*** Características ***
¿Alguna vez has deseado ser otra persona?
Tal vez no todos los días o todo el tiempo, pero tienes esos momentos en los que te miras mucho y te preguntas:
Esto no es así como me imaginaba terminar.
¿Si?
Yo también.
De hecho, durante la mayor parte de mi vida, he estado huyendo del verdadero yo y, en cambio, persiguiendo esta imagen de quién quería ser.
Quería ser esta increíble esposa y madre, una empresaria inteligente, una seguidora de Jesús que cambiará el mundo.
Quería que mi vida importara, que marcara la diferencia.
El problema es que la mayoría de los días me siento tan lejos de esas cosas como el mar está del cielo.
No importa cuánto lo intente, parece que no puedo hacerlo bien.

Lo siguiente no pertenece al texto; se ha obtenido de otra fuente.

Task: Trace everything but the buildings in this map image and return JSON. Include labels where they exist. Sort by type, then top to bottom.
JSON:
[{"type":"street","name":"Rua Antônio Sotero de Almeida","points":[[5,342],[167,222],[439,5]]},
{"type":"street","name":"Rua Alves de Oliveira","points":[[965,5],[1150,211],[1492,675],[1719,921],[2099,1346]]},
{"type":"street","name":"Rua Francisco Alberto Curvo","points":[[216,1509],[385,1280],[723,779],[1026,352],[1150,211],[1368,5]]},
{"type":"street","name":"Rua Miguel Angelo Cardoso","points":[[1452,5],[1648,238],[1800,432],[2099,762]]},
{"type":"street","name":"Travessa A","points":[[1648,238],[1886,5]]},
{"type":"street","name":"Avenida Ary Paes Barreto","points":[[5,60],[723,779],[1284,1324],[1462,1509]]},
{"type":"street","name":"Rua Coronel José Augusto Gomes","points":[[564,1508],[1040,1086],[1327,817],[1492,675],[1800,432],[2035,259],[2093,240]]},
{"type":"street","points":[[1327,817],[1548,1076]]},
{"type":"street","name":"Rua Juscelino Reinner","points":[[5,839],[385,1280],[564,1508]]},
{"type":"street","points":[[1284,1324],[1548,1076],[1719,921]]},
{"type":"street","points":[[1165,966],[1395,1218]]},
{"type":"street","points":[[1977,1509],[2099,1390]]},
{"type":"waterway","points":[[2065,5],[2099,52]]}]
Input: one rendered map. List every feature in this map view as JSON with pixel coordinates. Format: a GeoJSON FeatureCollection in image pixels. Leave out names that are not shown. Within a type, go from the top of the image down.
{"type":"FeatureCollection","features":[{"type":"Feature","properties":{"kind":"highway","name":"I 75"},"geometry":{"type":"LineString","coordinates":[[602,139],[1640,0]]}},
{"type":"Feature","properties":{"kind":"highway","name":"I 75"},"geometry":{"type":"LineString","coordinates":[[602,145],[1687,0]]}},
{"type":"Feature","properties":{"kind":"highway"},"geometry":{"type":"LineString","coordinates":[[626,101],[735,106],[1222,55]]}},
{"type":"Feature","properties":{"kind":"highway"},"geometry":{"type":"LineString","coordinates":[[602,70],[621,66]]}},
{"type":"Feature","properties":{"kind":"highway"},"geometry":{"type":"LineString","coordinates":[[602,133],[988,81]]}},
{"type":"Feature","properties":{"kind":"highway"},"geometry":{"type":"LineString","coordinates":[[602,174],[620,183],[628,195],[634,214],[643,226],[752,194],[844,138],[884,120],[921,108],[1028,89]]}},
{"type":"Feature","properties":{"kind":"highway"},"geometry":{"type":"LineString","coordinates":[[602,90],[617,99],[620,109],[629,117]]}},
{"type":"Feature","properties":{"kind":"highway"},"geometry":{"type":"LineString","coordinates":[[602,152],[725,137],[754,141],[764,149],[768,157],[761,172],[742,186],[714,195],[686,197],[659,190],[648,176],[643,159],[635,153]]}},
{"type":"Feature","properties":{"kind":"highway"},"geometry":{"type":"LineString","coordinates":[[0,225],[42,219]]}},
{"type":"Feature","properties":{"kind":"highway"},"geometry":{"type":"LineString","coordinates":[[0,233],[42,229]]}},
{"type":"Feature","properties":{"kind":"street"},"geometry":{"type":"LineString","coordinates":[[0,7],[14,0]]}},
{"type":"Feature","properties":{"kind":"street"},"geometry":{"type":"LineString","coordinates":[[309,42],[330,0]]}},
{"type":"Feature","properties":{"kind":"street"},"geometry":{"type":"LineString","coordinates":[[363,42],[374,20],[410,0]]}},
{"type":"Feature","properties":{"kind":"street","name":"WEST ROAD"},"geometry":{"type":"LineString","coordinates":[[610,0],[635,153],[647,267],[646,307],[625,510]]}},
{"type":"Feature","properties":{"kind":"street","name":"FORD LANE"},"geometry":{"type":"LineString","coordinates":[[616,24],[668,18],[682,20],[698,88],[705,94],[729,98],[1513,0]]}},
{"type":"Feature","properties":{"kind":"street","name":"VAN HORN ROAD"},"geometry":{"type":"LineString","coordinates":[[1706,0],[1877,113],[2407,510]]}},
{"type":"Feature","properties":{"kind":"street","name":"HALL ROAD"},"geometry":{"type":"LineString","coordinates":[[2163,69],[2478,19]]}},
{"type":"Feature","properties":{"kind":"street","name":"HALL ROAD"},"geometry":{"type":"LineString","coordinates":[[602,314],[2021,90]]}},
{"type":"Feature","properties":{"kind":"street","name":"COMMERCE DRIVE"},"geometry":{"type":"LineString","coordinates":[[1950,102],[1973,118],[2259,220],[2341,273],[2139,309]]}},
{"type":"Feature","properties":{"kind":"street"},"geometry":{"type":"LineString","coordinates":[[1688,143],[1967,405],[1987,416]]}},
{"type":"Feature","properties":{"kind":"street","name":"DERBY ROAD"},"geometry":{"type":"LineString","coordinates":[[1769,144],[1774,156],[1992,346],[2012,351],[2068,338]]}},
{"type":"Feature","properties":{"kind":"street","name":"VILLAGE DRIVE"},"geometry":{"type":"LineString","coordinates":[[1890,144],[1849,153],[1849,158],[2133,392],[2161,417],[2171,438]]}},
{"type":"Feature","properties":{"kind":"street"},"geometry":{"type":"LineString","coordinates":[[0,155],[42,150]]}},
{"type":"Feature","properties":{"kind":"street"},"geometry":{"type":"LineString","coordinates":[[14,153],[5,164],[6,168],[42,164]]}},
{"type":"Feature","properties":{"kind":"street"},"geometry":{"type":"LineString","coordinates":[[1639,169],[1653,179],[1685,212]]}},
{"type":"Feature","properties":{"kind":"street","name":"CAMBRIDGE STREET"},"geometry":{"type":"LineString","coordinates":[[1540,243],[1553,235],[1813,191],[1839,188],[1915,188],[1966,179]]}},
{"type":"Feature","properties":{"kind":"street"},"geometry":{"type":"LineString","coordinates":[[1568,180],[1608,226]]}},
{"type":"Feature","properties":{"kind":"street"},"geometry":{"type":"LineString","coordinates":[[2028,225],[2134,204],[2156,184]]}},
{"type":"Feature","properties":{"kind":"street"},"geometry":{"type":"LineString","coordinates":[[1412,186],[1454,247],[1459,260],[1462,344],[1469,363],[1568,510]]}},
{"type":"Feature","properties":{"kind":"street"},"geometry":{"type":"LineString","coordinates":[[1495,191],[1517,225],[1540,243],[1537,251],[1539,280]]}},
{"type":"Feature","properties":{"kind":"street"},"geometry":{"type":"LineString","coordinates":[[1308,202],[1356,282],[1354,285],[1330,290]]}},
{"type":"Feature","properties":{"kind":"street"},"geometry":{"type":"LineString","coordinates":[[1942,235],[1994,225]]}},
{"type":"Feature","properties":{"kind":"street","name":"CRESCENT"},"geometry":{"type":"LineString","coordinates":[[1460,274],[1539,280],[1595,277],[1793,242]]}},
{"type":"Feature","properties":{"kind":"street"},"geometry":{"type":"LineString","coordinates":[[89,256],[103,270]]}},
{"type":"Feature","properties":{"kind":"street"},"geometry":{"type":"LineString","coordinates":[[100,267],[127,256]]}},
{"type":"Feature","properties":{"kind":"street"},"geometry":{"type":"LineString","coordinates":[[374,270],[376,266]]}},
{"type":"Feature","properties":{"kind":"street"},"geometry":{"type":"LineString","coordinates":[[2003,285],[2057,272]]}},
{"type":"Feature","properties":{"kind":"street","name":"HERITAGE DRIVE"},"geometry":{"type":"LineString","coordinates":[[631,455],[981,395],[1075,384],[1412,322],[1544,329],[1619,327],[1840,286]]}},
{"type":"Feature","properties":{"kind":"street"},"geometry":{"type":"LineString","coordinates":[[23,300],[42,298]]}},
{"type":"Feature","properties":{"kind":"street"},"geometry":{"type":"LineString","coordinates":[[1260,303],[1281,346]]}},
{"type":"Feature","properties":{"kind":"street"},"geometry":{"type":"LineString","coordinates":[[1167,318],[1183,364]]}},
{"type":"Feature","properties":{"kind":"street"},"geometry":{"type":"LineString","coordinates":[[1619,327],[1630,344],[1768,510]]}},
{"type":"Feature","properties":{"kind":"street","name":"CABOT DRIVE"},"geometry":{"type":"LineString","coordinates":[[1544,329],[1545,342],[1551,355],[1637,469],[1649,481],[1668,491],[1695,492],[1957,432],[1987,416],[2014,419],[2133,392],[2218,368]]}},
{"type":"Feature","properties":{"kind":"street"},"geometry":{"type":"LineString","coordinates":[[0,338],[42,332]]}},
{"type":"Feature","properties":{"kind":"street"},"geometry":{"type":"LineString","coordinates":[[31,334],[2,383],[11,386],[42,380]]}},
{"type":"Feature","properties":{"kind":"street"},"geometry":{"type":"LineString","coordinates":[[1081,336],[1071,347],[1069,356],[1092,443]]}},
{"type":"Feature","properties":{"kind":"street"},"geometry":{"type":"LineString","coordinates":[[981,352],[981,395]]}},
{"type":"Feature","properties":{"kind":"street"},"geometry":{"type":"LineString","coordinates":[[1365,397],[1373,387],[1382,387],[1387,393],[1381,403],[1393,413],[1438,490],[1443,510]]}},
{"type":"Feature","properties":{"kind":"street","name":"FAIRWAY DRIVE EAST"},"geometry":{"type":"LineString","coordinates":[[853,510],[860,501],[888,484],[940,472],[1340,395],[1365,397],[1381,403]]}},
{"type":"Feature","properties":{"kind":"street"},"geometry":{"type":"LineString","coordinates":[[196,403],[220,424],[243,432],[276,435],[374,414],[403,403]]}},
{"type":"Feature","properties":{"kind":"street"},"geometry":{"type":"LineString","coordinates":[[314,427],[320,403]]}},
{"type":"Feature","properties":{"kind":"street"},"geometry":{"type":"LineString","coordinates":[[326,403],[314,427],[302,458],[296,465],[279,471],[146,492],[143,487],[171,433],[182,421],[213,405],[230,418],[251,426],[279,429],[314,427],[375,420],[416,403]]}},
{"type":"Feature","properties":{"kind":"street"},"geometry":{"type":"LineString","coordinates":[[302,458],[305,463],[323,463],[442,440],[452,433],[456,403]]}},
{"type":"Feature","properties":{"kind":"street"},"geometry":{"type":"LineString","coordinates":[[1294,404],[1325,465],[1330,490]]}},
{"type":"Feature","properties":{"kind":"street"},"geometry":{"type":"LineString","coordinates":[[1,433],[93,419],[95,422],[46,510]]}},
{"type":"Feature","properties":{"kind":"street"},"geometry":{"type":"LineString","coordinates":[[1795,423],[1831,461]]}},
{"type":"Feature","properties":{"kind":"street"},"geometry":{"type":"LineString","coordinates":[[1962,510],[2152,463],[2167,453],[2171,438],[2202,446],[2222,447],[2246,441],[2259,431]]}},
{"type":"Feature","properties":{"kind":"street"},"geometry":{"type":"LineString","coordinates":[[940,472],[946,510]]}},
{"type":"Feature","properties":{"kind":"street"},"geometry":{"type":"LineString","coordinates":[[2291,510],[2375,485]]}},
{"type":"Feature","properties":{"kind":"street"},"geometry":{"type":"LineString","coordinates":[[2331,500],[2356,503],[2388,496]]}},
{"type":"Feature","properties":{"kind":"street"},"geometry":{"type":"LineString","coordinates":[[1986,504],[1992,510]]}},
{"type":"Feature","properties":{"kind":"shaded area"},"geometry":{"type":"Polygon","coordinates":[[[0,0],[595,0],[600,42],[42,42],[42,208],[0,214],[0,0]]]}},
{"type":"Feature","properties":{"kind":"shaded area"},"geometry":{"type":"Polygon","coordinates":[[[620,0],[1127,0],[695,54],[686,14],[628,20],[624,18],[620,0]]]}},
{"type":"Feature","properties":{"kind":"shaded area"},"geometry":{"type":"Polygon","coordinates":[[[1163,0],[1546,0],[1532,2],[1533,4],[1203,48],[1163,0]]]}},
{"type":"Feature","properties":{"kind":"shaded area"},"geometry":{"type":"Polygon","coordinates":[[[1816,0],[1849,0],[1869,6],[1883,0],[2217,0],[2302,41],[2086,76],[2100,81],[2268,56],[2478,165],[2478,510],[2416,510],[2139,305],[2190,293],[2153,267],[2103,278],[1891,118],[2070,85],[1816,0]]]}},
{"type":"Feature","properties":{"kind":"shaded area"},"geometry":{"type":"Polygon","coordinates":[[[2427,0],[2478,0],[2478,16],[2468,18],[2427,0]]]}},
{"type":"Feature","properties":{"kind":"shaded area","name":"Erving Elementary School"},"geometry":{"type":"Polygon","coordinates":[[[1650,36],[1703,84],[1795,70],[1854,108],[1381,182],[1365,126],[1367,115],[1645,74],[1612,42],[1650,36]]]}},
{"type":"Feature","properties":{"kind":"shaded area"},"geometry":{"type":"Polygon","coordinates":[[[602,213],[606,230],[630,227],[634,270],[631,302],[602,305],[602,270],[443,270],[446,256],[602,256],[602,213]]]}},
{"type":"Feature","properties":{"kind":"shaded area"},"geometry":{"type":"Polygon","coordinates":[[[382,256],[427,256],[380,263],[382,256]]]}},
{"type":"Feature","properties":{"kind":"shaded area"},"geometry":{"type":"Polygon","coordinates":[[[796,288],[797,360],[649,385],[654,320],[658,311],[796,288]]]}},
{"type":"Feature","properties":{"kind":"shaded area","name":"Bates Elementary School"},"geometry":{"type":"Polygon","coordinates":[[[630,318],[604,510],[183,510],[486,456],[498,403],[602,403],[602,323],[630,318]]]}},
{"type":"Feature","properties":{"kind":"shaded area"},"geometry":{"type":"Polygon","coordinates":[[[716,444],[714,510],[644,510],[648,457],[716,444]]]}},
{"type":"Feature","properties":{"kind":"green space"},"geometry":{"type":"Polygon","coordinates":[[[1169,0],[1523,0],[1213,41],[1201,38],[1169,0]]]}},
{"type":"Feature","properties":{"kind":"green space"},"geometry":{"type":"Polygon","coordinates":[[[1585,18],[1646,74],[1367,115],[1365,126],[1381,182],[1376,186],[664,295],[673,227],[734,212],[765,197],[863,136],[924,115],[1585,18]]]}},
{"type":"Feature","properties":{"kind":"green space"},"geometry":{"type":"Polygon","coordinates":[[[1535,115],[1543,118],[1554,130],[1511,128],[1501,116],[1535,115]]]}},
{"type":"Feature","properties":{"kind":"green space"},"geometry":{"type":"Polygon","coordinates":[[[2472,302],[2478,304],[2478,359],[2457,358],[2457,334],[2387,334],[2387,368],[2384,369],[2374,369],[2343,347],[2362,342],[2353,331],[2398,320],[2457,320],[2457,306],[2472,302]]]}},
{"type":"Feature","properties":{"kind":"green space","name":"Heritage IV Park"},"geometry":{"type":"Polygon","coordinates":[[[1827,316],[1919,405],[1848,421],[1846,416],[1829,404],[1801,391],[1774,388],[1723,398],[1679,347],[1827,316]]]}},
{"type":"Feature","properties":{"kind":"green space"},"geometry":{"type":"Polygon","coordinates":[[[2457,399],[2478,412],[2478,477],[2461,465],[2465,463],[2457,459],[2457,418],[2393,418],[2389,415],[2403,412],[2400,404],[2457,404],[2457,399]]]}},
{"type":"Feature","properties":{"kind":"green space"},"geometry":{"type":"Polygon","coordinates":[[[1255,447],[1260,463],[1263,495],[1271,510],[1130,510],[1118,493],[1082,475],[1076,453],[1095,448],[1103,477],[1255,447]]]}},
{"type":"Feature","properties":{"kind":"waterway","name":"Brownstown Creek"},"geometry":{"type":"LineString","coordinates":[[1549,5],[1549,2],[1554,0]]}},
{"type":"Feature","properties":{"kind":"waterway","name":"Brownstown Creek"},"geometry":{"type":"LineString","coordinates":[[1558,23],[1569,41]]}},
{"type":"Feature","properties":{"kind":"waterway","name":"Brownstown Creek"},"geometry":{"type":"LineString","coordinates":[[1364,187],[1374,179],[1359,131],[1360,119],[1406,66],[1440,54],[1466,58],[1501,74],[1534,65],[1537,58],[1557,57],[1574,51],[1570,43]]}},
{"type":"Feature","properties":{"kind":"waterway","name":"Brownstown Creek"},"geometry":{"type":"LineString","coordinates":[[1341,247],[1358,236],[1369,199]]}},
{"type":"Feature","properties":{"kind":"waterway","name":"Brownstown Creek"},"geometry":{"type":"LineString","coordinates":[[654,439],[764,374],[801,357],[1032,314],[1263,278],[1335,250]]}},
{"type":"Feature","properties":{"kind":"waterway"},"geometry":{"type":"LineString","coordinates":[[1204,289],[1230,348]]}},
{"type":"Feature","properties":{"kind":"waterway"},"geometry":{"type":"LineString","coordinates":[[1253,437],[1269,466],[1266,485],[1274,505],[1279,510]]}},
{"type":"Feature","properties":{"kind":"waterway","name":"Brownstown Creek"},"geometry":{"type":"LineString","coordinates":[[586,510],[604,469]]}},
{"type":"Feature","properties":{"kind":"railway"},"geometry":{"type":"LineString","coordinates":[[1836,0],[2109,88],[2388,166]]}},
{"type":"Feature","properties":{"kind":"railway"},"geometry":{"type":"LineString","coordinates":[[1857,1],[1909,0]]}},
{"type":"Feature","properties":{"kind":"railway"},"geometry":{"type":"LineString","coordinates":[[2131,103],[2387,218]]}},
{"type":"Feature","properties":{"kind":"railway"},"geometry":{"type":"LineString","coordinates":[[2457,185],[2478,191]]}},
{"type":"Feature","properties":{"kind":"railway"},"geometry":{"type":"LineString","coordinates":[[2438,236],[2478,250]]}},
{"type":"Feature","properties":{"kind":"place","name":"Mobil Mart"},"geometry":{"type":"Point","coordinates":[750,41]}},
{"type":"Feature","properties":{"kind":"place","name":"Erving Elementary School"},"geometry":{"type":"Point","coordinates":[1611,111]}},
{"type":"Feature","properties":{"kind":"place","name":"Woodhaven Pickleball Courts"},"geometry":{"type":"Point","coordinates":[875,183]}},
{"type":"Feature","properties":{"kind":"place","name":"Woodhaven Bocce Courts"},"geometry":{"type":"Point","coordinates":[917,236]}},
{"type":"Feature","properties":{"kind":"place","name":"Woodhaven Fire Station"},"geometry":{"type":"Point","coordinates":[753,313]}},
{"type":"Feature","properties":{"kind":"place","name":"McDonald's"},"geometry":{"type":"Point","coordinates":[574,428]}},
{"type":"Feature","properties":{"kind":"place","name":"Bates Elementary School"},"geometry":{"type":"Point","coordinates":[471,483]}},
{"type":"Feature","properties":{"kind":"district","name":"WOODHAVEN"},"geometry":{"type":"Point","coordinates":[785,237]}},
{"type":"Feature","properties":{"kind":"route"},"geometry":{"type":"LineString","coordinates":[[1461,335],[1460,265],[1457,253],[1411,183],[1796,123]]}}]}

Me levanto temprano, me quedo despierto hasta tarde, pero las tareas pendientes nunca se hacen.
Comienzo el día decidido a amar mejor a mi esposo e hijos, pero luego quiero retorcerles el cuello antes de la cena.
Leo mi Biblia y oro, pero sigo soplándola, cometiendo errores y actuando de todo menos como Jesús.
En pocas palabras, es esto: por mucho que me ponga un frente seguro, la mayoría de los días me cuesta que me guste quién soy.
Para mí, esta lucha se volvió más personal cuando un diagnóstico de cáncer y la cirugía y el tratamiento resultante alteraron radicalmente mi cuerpo, mis relaciones y mis habilidades.
Entonces, como un huracán que siempre cambia el paisaje, ya no me reconocí.
Me sentí perdido en mi propia vida y luché por encontrar algún valor.
La presión para hacer más, ser más nunca ha sido más intensa.
Pero, tarde o temprano, algo interrumpe nuestros esfuerzos de importancia.
Y a pesar de todas las promesas de las estrategias modernas de autoestima y los planes de autoayuda, simplemente atacar los síntomas de nuestra insatisfacción no es suficiente.
Necesitamos encontrar nuestro camino de regreso a casa, al núcleo de lo que somos, lo que siempre hemos sido, desde el principio.
Por eso escribí
Debido a que usted y yo hemos estado comprando los estándares equivocados, creyendo las promesas equivocadas.
Es hora de que dejemos de perseguir el valor y en su lugar lo recibamos.
Únete a mí y busquemos nuestro camino a casa, juntos.